Data items:
Content starts

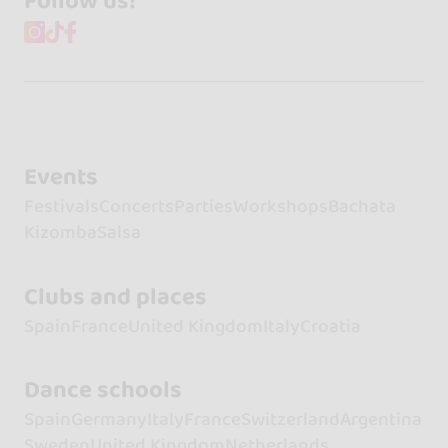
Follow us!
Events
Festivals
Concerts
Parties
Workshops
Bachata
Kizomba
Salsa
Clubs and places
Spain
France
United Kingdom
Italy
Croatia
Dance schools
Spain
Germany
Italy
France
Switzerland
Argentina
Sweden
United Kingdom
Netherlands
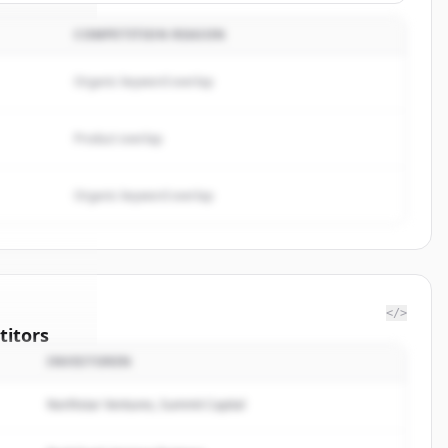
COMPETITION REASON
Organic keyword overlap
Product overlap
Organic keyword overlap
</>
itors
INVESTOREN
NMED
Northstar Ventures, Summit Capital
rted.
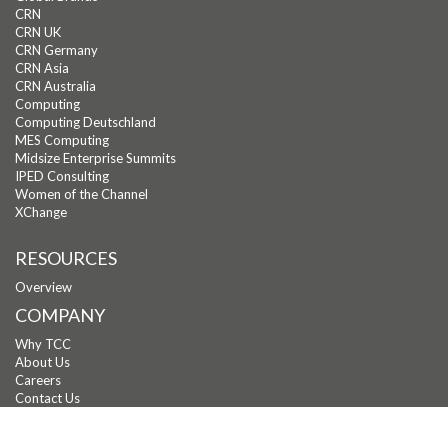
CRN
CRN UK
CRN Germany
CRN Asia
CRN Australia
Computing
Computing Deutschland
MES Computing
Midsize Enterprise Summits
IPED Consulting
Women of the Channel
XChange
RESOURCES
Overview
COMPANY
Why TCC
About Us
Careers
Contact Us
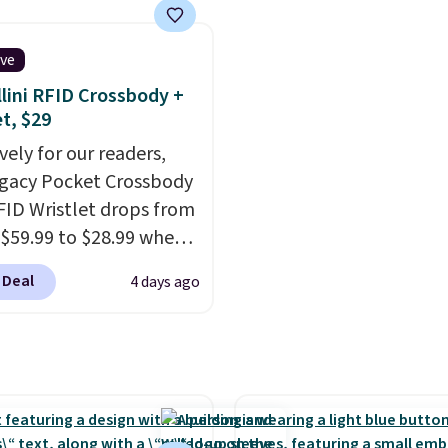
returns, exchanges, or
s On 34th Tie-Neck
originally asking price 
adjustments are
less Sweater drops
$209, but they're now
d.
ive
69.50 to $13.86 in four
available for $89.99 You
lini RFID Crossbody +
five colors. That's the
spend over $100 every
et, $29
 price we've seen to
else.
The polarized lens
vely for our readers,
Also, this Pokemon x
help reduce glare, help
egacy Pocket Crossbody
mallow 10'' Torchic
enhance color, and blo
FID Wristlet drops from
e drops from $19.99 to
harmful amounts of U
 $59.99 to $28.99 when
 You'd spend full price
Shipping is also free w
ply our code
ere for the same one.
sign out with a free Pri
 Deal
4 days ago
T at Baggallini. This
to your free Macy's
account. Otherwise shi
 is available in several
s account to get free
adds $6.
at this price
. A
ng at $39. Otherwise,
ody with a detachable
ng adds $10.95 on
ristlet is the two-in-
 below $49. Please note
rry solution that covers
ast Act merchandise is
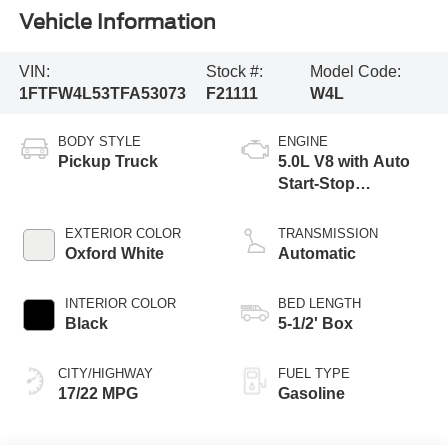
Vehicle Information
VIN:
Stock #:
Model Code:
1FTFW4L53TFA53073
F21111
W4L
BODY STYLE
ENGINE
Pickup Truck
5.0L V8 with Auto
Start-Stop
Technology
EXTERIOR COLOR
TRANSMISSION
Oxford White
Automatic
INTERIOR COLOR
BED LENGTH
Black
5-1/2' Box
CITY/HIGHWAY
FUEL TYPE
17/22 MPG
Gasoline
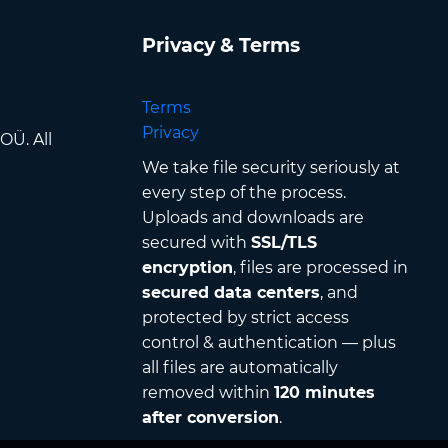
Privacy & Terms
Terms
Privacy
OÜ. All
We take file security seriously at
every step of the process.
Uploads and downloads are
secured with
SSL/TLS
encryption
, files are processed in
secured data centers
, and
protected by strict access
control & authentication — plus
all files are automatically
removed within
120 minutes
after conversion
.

Content ends

Task: Put every line of text from the items above into a Markdown table with two columns, No. and Text, where No. numbers the rows in order. Skip blank lines and leave out the pictures.

Your response:
| No. | Text |
|---|---|
| 1 | Follow us! |
| 2 | Events |
| 3 | Festivals |
| 4 | Concerts |
| 5 | Parties |
| 6 | Workshops |
| 7 | Bachata |
| 8 | Kizomba |
| 9 | Salsa |
| 10 | Clubs and places |
| 11 | Spain |
| 12 | France |
| 13 | United Kingdom |
| 14 | Italy |
| 15 | Croatia |
| 16 | Dance schools |
| 17 | Spain |
| 18 | Germany |
| 19 | Italy |
| 20 | France |
| 21 | Switzerland |
| 22 | Argentina |
| 23 | Sweden |
| 24 | United Kingdom |
| 25 | Netherlands |
| 26 | COMPETITION REASON |
| 27 | Organic keyword overlap |
| 28 | Product overlap |
| 29 | Organic keyword overlap |
| 30 | </> |
| 31 | itors |
| 32 | INVESTOREN |
| 33 | NMED |
| 34 | Northstar Ventures, Summit Capital |
| 35 | rted. |
| 36 | CRN |
| 37 | CRN UK |
| 38 | CRN Germany |
| 39 | CRN Asia |
| 40 | CRN Australia |
| 41 | Computing |
| 42 | Computing Deutschland |
| 43 | MES Computing |
| 44 | Midsize Enterprise Summits |
| 45 | IPED Consulting |
| 46 | Women of the Channel |
| 47 | XChange |
| 48 | RESOURCES |
| 49 | Overview |
| 50 | COMPANY |
| 51 | Why TCC |
| 52 | About Us |
| 53 | Careers |
| 54 | Contact Us |
| 55 | returns, exchanges, or |
| 56 | s On 34th Tie-Neck |
| 57 | originally asking price  |
| 58 | adjustments are |
| 59 | less Sweater drops |
| 60 | $209, but they're now |
| 61 | d. |
| 62 | ive |
| 63 | 69.50 to $13.86 in four |
| 64 | available for $89.99 You |
| 65 | lini RFID Crossbody + |
| 66 | five colors. That's the |
| 67 | spend over $100 every |
| 68 | et, $29 |
| 69 |  price we've seen to |
| 70 | else. |
| 71 | The polarized lens |
| 72 | vely for our readers, |
| 73 | Also, this Pokemon x |
| 74 | help reduce glare, help |
| 75 | egacy Pocket Crossbody |
| 76 | mallow 10'' Torchic |
| 77 | enhance color, and blo |
| 78 | FID Wristlet drops from |
| 79 | e drops from $19.99 to |
| 80 | harmful amounts of U |
| 81 |  $59.99 to $28.99 when |
| 82 |  You'd spend full price |
| 83 | Shipping is also free w |
| 84 | ply our code |
| 85 | ere for the same one. |
| 86 | sign out with a free Pri |
| 87 |  Deal |
| 88 | 4 days ago |
| 89 | T at Baggallini. This |
| 90 | to your free Macy's |
| 91 | account. Otherwise shi |
| 92 |  is available in several |
| 93 | s account to get free |
| 94 | adds $6. |
| 95 | at this price |
| 96 | . A |
| 97 | ng at $39. Otherwise, |
| 98 | ody with a detachable |
| 99 | ng adds $10.95 on |
| 100 | ristlet is the two-in- |
| 101 |  below $49. Please note |
| 102 | rry solution that covers |
| 103 | ast Act merchandise is |
| 104 | Vehicle Information |
| 105 | VIN: |
| 106 | Stock #: |
| 107 | Model Code: |
| 108 | 1FTFW4L53TFA53073 |
| 109 | F21111 |
| 110 | W4L |
| 111 | BODY STYLE |
| 112 | ENGINE |
| 113 | Pickup Truck |
| 114 | 5.0L V8 with Auto |
| 115 | Start-Stop |
| 116 | Technology |
| 117 | EXTERIOR COLOR |
| 118 | TRANSMISSION |
| 119 | Oxford White |
| 120 | Automatic |
| 121 | INTERIOR COLOR |
| 122 | BED LENGTH |
| 123 | Black |
| 124 | 5-1/2' Box |
| 125 | CITY/HIGHWAY |
| 126 | FUEL TYPE |
| 127 | 17/22 MPG |
| 128 | Gasoline |
| 129 | Privacy & Terms |
| 130 | Terms |
| 131 | Privacy |
| 132 | OÜ. All |
| 133 | We take file security seriously at |
| 134 | every step of the process. |
| 135 | Uploads and downloads are |
| 136 | secured with |
| 137 | SSL/TLS |
| 138 | encryption |
| 139 | , files are processed in |
| 140 | secured data centers |
| 141 | , and |
| 142 | protected by strict access |
| 143 | control & authentication — plus |
| 144 | all files are automatically |
| 145 | removed within |
| 146 | 120 minutes |
| 147 | after conversion |
| 148 | . |